Minyak Mentah Ambil Keuntungan Pada Rabu Pagi

Minyak Mentah Ambil Keuntungan Pada Rabu Pagi

17
0
SHARE

Minyak Mentah Ambil Keuntungan Pada Rabu PagiAnalisaToday – Harga minyak mentah berbalik keuntungan di awal Asia pada Rabu, karena lemahnya perkiraan manufaktur China. Indeks Caixin Manufaktur untuk September turun menjadi 47, dari tingkat Agustus 47,3, meletakkannya di rendah 78-bulan. Pada hari Selasa, Bank Pembangunan Asia menurunkan proyeksi pertumbuhan ekonomi 2015 untuk China dari 7,2% dan 6,8%. AS dan China adalah dua atas importir minyak di dunia, masing-masing membawa lebih dari 7,0 juta barel per hari.

Sebelumnya, American Petroleum Institute mengatakan stok minyak mentah jatuh 3,7 juta barel pekan lalu, dibandingkan dengan perkiraan 700.000 barel. Data pada produk olahan adalah notr segera tersedia.

Kemudian Rabu, Departemen Energi AS akan merilis perkiraan sendiri pada minyak mentah dan stok produksi halus. Pekan lalu, WTI crude futures melonjak hampir 6% di sesi Rabu, setelah Administrasi Informasi Energi AS (EIA) melaporkan hasil imbang yang signifikan dalam stok minyak mentah selama seminggu sebelumnya. Untuk pekan yang berakhir pada 11 September, persediaan minyak mentah nasional turun 2.100.000-455.900.000 barel, mendekati level tertinggi pada saat ini, setidaknya 80 tahun. Laporan pemerintah hari Rabu bisa menunjukkan bahwa persediaan minyak mentah AS turun lagi 1,0 juta barel untuk pekan yang berakhir 18 September

Di New York Mercantile Exchange, minyak mentah WTI untuk pengiriman November diperdagangkan turun 0,33% menjadi $ 46,20 per barel. Semalam, minyak mentah berjangka AS turun sedikit pada Selasa pengupas beberapa kerugian di akhir sesi, di tengah kekhawatiran terus menurunnya permintaan di seluruh pasar energi global.

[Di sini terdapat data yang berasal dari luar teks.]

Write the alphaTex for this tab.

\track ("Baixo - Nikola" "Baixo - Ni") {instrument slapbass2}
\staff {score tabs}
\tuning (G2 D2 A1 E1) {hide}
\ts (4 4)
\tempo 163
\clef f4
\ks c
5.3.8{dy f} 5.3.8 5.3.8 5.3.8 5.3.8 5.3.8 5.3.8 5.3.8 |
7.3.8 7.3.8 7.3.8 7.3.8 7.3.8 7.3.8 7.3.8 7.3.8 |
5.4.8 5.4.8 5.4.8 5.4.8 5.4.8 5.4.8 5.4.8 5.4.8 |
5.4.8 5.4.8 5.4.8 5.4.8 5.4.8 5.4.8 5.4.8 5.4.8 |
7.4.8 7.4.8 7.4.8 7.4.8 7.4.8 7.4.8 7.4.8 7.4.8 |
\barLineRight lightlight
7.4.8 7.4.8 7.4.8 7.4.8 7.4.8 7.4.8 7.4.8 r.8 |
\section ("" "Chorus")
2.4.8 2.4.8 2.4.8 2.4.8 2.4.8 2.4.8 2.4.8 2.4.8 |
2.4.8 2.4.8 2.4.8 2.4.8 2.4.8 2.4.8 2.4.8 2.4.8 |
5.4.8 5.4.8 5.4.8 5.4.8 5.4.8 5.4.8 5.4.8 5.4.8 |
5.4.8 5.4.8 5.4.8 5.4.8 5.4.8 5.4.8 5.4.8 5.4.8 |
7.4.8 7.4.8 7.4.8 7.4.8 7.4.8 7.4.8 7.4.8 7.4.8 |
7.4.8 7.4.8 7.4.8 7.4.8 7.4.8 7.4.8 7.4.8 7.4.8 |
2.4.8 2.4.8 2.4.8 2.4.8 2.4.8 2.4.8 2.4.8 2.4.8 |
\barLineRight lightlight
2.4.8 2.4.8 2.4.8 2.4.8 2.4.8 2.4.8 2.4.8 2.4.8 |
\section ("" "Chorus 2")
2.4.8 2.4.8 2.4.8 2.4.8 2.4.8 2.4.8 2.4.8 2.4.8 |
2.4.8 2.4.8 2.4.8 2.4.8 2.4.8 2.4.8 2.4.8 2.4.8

Di Intercontinental Exchange (ICE), minyak mentah Brent untuk pengiriman November goyah antara $ 47,70 dan $ 49,17 per barel, sebelum ditutup pada $ 49,03, naik 0,11 atau 0,22% pada hari itu. Spread antara tolok ukur internasional dan minyak mentah US mencapai $ 2,73, yang tersisa di dekat posisi terendah delapan bulan.

Harga minyak telah jatuh sejak OPEC mengguncang pasar energi November lalu dengan keputusan strategis untuk meninggalkan langit-langit produksinya tidak berubah dalam upaya untuk mendapatkan kembali pangsa pasar.